RAF sheds light on new strategy of settling claims and reducing backlog

The Road Accident Fund (RAF) said that the new approach would ensure that the fund continued to execute its constitutional mandate of administering claims through a streamlined and efficient process.

Road Accident Fund (RAF)CEO Collins Letsoalo. Picture: @RAF_SA/Twitter

CAPE TOWN - The Road Accident Fund (RAF) has shed some light on its new strategic objective of settling claims within 120 days and reducing the claims backlog.

This as the government agency embarks on its transformation journey.

The RAF issued a minimum requirements directive in March this year, informing plaintiff attorneys and claimants of the list of compulsory documents required as part of the lodgment process.

It said that the new approach would ensure that the fund continued to execute its constitutional mandate of administering claims through a streamlined and efficient process.

CEO Collins Letsoalo said that the RAF had experienced a number of serious challenges over the years.

"Which included a highly litigious and ineffective operating model, an unsustainable funding model and an inadequate legislative framework for sustainability and compounded by a lot of motor vehicle accident rates."

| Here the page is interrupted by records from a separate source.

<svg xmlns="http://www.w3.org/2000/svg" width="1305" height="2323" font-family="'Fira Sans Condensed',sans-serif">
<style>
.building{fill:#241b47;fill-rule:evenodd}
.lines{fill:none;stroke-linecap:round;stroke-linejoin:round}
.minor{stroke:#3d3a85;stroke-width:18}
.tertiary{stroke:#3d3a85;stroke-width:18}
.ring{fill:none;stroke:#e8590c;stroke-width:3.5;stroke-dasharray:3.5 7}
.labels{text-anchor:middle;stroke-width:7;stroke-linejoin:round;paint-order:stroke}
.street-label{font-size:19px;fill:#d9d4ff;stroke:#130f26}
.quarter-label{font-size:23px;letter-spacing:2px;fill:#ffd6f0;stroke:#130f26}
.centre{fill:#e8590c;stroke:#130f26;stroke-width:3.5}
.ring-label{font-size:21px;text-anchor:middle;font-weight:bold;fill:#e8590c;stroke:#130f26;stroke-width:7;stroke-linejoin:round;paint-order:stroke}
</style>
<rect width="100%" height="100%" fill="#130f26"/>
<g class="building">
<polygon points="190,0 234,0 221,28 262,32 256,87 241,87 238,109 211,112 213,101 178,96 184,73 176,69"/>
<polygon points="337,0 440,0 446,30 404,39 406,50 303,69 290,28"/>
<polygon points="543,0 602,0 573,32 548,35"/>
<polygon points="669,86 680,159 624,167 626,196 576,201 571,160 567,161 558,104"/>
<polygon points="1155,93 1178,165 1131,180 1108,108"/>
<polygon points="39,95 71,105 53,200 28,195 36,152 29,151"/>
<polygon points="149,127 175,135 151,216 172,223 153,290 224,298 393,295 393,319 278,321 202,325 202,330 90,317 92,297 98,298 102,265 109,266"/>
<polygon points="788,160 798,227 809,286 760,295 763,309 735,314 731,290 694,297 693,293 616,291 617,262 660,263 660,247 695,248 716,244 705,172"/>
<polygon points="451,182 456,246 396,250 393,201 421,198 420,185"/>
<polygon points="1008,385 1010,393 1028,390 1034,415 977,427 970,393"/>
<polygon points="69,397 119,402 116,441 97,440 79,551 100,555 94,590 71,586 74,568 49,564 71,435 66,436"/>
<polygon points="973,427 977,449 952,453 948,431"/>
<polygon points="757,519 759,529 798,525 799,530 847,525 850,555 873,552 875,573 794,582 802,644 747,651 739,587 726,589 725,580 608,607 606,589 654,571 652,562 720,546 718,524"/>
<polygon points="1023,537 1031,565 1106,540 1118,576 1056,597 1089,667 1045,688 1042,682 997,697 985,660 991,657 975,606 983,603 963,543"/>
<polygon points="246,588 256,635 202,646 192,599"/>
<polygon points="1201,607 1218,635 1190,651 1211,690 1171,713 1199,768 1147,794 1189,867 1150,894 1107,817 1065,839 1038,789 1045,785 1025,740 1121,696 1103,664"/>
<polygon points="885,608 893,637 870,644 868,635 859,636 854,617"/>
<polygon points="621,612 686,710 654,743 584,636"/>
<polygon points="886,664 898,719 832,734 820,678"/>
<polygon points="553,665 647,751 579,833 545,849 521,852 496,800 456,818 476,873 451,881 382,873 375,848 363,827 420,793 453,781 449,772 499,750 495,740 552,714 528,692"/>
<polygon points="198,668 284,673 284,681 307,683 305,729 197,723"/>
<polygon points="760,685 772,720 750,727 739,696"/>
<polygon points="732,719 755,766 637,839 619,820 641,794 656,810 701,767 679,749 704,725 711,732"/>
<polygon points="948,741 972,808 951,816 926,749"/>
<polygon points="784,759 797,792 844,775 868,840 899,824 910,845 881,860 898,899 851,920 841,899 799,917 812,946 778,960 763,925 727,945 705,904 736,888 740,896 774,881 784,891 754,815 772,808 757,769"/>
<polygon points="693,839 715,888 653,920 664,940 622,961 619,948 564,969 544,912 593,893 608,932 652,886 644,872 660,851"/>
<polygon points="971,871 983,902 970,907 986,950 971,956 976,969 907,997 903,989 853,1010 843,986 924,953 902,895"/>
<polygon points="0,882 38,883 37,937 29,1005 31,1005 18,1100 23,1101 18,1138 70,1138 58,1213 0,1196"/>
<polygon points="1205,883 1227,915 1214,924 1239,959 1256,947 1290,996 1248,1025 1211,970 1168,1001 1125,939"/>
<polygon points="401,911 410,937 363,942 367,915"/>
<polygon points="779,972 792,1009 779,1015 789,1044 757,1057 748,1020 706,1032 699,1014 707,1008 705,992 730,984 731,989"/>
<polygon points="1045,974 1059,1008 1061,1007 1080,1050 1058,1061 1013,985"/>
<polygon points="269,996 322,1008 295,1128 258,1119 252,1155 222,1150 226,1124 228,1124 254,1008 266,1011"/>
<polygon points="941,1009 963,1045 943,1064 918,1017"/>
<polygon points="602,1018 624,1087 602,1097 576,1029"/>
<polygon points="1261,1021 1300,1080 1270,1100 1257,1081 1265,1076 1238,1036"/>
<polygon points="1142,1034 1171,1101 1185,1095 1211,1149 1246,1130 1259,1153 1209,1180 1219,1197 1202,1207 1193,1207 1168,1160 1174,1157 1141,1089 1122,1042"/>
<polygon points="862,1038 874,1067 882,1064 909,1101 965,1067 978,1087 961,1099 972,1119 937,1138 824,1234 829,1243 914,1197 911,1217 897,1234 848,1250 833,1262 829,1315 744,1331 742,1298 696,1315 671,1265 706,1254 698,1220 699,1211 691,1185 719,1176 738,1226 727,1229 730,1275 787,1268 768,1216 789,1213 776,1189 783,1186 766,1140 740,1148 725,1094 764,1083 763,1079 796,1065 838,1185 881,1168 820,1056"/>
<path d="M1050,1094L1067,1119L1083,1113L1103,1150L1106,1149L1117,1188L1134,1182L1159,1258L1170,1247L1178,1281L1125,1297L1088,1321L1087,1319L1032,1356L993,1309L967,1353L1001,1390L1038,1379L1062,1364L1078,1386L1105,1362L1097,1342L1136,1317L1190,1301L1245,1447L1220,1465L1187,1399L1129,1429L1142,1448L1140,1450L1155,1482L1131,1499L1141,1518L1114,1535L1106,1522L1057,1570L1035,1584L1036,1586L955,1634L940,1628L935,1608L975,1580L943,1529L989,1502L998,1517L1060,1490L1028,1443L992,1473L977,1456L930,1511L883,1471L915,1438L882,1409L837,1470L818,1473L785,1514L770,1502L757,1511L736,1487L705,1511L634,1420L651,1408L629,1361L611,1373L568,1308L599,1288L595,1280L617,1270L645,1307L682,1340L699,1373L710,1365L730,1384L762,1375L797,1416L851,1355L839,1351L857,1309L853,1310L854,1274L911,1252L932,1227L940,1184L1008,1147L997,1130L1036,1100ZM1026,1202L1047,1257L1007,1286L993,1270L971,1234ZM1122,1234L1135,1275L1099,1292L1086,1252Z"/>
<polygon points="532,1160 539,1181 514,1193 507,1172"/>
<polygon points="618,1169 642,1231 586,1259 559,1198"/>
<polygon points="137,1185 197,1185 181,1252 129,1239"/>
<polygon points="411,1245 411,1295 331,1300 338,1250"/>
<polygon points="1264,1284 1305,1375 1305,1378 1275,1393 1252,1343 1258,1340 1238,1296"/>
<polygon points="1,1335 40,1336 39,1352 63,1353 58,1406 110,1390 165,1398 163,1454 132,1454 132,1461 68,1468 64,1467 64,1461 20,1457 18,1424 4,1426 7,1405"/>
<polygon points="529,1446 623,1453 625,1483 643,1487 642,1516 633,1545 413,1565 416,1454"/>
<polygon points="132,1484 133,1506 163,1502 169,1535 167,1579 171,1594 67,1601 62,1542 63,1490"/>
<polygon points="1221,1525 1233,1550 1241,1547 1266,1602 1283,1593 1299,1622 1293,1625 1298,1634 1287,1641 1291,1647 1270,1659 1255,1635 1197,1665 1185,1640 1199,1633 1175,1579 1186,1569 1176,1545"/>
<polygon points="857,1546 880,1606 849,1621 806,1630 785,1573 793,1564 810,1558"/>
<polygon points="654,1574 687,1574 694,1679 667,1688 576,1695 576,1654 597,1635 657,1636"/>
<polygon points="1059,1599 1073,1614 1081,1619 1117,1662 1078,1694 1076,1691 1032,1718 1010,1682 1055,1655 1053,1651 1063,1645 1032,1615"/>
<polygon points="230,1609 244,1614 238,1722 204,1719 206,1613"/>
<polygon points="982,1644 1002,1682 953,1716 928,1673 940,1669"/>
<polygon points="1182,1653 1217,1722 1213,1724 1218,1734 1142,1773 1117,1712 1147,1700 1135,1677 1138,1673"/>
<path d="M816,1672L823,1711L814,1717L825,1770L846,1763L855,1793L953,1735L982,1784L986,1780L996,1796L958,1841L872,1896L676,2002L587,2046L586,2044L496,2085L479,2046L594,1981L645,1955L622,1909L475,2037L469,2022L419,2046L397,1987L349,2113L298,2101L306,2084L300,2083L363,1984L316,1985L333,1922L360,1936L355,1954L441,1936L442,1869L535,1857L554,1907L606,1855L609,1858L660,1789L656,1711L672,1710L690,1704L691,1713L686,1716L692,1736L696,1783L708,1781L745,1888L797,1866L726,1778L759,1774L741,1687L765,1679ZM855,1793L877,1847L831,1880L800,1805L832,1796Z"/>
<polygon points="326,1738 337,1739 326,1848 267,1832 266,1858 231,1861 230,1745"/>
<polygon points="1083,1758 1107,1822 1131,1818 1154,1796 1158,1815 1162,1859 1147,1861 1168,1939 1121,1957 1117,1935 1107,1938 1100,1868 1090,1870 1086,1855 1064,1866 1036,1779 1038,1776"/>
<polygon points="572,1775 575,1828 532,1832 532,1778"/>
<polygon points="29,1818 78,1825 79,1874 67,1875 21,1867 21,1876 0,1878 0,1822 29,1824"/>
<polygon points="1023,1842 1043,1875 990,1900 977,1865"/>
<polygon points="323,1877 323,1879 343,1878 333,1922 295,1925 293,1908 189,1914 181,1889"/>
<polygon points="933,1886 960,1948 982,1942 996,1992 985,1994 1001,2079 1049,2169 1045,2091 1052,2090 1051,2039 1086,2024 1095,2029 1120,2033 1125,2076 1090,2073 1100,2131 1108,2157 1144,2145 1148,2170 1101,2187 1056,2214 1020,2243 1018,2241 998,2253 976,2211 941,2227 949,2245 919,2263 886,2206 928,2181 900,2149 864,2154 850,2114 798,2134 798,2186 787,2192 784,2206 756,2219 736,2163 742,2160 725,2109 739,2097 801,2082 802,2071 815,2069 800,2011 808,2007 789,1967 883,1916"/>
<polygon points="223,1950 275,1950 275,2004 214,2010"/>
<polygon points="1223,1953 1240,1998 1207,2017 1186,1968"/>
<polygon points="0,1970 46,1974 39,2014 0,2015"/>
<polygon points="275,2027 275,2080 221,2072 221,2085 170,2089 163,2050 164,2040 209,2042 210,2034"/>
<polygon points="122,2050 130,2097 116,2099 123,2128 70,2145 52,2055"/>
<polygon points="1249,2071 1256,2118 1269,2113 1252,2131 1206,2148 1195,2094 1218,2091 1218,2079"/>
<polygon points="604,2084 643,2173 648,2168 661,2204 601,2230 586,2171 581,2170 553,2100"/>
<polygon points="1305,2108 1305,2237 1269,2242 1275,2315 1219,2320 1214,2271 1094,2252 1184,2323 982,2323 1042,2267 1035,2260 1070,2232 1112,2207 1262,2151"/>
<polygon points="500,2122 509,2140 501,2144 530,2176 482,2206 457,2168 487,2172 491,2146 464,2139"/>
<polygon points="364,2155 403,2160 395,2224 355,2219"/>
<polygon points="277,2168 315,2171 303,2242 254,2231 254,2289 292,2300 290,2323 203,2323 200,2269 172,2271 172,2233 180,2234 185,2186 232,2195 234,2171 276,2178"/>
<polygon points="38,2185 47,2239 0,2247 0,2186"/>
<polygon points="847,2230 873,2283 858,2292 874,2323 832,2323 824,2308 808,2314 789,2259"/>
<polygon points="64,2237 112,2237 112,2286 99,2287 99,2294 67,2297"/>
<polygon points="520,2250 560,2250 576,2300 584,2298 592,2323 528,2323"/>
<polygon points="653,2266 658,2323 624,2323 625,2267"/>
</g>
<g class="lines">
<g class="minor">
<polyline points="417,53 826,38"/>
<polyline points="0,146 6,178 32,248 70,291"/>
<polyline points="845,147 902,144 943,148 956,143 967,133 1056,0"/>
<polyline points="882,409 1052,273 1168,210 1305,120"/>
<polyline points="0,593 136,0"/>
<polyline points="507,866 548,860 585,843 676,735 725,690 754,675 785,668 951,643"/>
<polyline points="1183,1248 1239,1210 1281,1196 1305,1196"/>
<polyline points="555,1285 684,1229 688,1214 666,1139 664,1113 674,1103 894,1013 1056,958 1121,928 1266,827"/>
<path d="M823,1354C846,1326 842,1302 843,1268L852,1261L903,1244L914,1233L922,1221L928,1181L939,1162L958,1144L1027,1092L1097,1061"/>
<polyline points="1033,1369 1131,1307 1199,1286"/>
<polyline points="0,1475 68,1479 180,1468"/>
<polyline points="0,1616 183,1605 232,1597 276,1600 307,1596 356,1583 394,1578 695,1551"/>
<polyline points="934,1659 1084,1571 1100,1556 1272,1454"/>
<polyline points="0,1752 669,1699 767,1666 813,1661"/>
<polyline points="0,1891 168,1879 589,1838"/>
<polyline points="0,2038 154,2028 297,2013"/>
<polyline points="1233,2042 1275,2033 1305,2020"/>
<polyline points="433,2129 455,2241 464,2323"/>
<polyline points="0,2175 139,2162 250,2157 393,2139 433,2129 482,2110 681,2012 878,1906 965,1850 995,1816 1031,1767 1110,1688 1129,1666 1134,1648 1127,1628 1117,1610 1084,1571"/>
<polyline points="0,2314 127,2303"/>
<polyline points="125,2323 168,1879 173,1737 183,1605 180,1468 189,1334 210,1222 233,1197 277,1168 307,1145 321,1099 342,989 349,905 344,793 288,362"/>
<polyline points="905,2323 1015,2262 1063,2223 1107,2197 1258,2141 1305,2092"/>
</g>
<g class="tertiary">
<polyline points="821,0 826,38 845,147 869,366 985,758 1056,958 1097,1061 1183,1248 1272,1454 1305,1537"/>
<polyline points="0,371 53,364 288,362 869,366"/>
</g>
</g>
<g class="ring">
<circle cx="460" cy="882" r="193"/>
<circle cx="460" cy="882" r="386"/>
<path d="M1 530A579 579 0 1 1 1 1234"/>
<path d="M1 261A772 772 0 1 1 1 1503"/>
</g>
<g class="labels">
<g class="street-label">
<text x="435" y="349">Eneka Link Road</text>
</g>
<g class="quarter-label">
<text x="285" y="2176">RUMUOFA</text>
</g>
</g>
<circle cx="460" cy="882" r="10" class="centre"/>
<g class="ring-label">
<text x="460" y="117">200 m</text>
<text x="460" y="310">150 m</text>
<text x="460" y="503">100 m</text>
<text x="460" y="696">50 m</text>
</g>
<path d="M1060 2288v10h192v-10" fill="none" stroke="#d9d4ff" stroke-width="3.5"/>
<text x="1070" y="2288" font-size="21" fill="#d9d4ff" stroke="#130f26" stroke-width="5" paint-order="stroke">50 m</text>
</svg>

Letsoalo said that the best way to deal with this problem was to try and reduce the accident rate in the country.

"But it has not been easy for the state given the road safety record of South Africa. As a consequence, the claims have to wait an average of 1,475 days for that claim to be settled. Further, the funds spent are a significant amount of the fuel levy and high administrative cost."

Letsoalo said that the RAF collected R43 billion in fuel levies every year.

"R17 billion is spent on administrative costs and R10.6 billion of that goes to legal fees. I must emphasise here that between R6 billion and R7 billion of that amount is spent on plaintiff attorneys, which means that these are claimants' costs."